# SWISSIMAGE loader

1) [Production of extents](#production-of-extents) \
    1.1) [Loading and data visualization](#loading-and-data-visualization) \
    1.2) [Add flight_year to points](#add-flight_year-to-points) \
    1.2) [Add flight_year to merged polygons](#add-flight_year-to-merged-polygons) 
2) [Processing of extents](#processing-of-extents) \
    2.1) [Binarization of masks](#binarization-of-masks) \
    2.2) [Splitting images into 512x512 subset](#splitting-images-into-512x512-subset) \
    2.3) [Remove tiles that don't contain landslides](#remove-tiles-that-dont-contain-landslides) \
    2.4) [Sort into subfolders](#sort-into-subfolders)

## Dependencies

In [2]:
import os
import numpy as np
import geopandas as gpd
from tqdm import tqdm
from PIL import Image
import matplotlib.pyplot as plt
from copy import deepcopy

## Production of extents

### Loading and data visualization

In [83]:
src_polygons = r"D:\Terranum_SD\99_Data\Landslide\data\Bern_glissements_spontane_shpfiles\BD glissements spontanés\BE_SL_all_aggreg_PQ.shp"
==*==
According to the SWISSIMAGE loader page, into what size of subset are images split during the processing of extents?

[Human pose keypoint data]
==*==
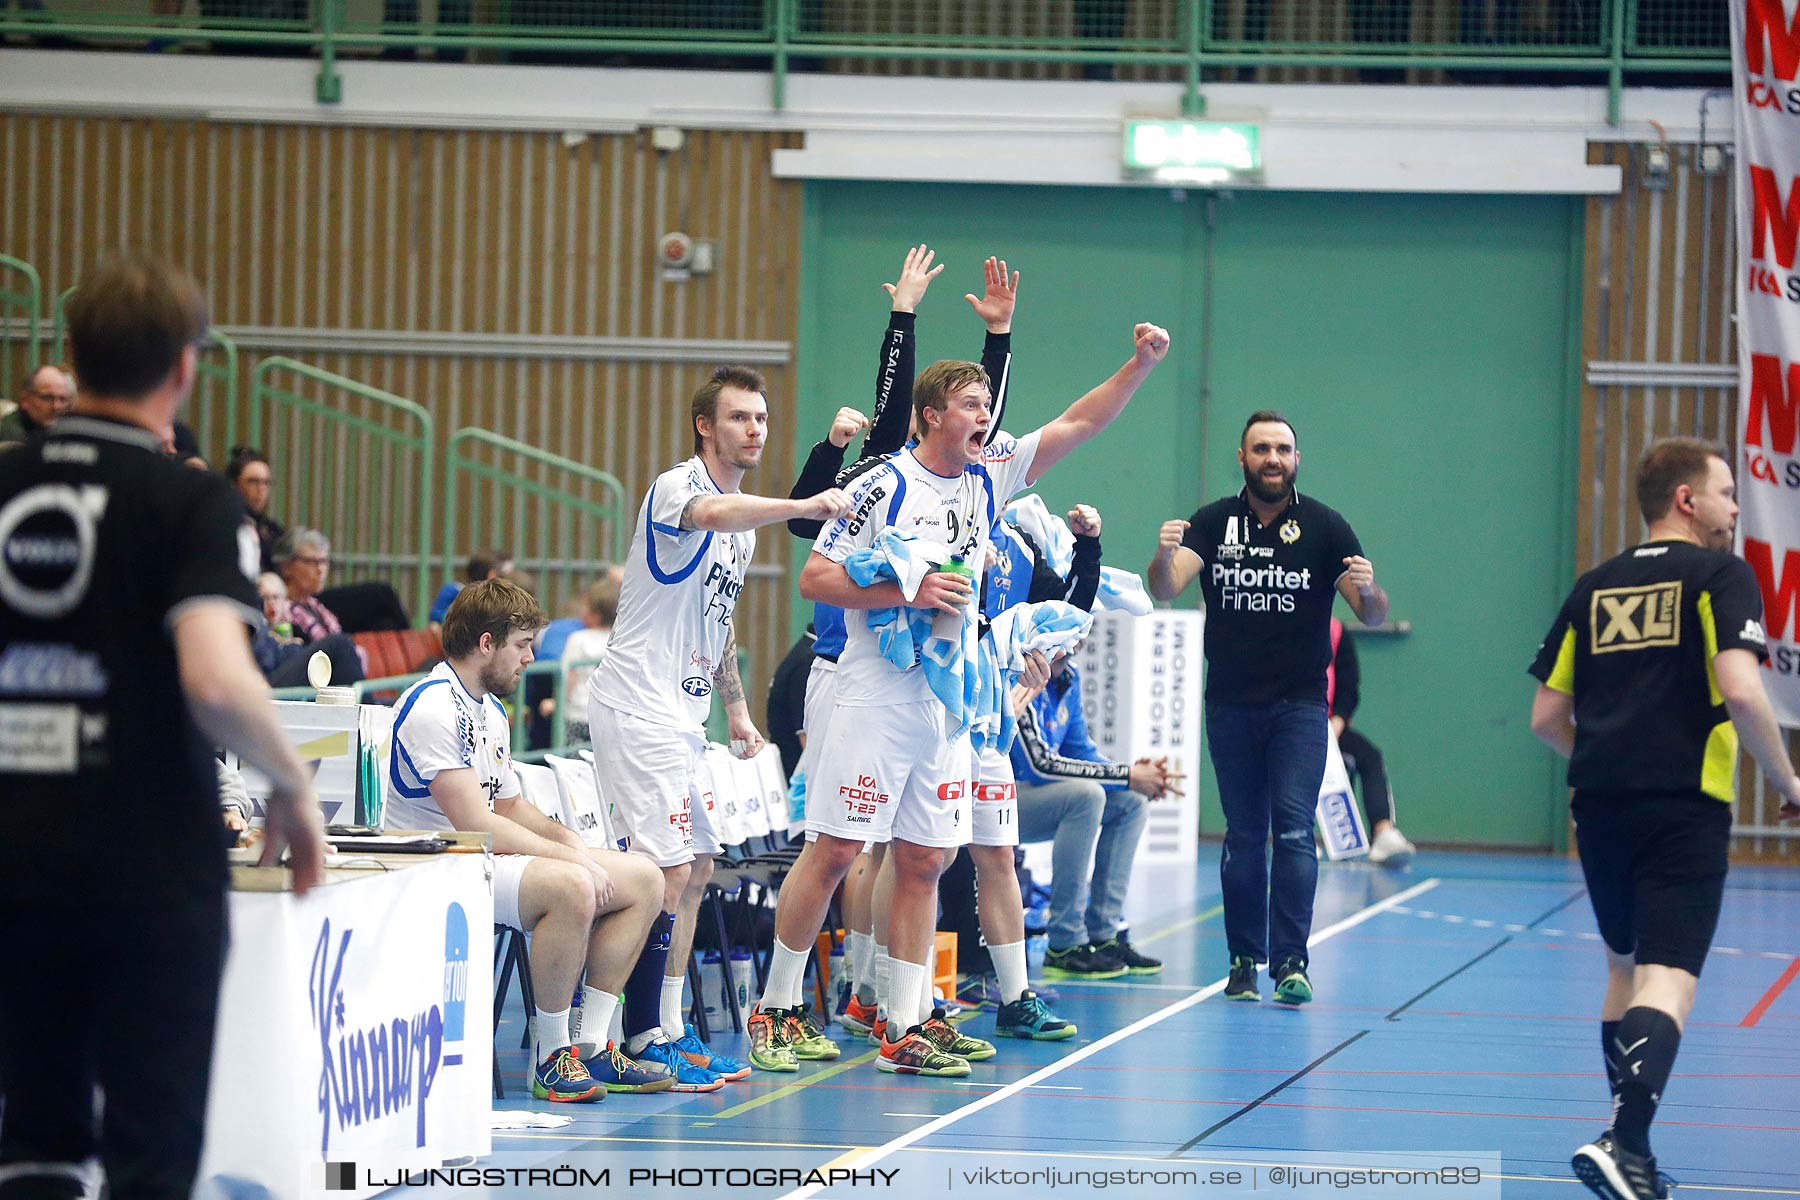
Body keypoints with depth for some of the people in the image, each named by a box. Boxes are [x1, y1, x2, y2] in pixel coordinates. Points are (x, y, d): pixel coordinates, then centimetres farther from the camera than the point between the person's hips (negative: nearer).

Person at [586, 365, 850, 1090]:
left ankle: (668, 1031, 16)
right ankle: (644, 1039, -12)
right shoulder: (676, 488, -12)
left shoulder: (746, 520, 17)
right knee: (669, 871, -14)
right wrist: (802, 507, -52)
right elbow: (711, 513, -38)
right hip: (637, 706, -10)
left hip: (681, 714, 10)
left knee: (694, 868, 11)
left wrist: (738, 709, 24)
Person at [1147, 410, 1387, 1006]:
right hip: (1230, 705, 2)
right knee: (1243, 835, 6)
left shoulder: (1325, 527, 0)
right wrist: (1164, 557, -34)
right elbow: (1165, 589, -11)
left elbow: (1373, 615, -2)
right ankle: (1244, 960, 10)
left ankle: (1291, 962, -15)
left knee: (1293, 828, -12)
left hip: (1298, 705, -2)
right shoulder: (1214, 523, 3)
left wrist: (1368, 589, -26)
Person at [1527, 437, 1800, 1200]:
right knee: (1668, 980, -11)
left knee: (1627, 967, 21)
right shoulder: (1719, 575, -2)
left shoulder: (1594, 588, 14)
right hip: (1686, 808, -6)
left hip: (1600, 808, 6)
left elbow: (1547, 719, 14)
==*==
PROBLEM SOLUTION: 512x512